In the literature a huge amount of methods for clustering and classification have been proposed. However, the vast majority of these approaches rely on object representations given in terms of feature vectors. Such object representations have a number of useful properties.
For example, object similarity, or distance, can be easily computed by means of the Euclidean distance or similar measures, in the n-dimensional real space. Recently, however, a growing interest in graph-based object representation can be observed. As a matter of fact, graph based object representations have a number of advantages over feature vectors. For example, graphs are able to represent not only values of object properties, i.e. features, but can be used to explicitly model structural relations that may exist between different parts of an object.
Obviously, graphs have a higher representational power than feature vectors. On the other hand, a shortcoming of graph representations is a lack of suitable methods for clustering and classification. In fact, almost all methods for data clustering and classification need feature vectors as basic data structures.
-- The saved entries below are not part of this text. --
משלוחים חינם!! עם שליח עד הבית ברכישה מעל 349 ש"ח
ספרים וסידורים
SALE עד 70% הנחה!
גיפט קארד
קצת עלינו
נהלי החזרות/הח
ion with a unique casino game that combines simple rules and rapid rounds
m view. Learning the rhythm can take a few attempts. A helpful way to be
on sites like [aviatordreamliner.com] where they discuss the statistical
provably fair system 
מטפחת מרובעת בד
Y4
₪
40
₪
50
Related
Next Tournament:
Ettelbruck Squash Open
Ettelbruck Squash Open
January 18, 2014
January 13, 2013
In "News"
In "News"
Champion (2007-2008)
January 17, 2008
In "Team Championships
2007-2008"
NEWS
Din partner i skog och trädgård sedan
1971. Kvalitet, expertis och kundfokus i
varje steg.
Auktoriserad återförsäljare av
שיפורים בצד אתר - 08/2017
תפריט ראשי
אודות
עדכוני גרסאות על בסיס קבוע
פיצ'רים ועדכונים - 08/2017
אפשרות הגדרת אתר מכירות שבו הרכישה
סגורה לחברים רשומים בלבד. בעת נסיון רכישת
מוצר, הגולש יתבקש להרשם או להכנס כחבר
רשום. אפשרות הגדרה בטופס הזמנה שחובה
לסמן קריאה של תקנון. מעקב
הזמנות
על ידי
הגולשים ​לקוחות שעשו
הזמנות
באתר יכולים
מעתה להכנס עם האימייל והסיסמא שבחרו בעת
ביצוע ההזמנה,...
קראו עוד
This is mainly due to the fact that some of the basic operations needed in clustering and classification, for example, computing the sum or weighted sum of two objects, is not available for graphs. There are only a few algorithms for graph clustering and classification available. These algorithms have been carefully 'handcrafted' and are computationally very expensive. Obviously, lacking are a systematic approach and a general methodology that would allow one to transfer classification and clustering algorithms from the vectorial in the graph domain in a principed way.
In the current project we aim at bridging the gap between the domain of feature-based and graph-based object representation in such way that we preserve the best of both approaches, i.e. the high representational power of graphs and the rich algorithmic repository of tools for feature vectors. It is planned to proceed along two lines of research. The first is based on the idea of embedding a population of graphs in the n-dimensional real space by means of graph prototype selection and edit distance computation, while the secondline of research will build upon kernel methods. Kernel methods have seen an enormous amount of attention in pattern recognition and machine learning recently. Kernel methods of the first generation were designed so as to map feature vectors from the n-dimensional real space to dot products in some higher dimensional feature space. Meanwhile, novel kernel methods for structured, non-vectorial data have become available. However, research on these more general kernel methods is still in early phase. Along the second line of research of the current project, we plan to study existing and develop new graph based kernel methods, and apply them to clustering and classification.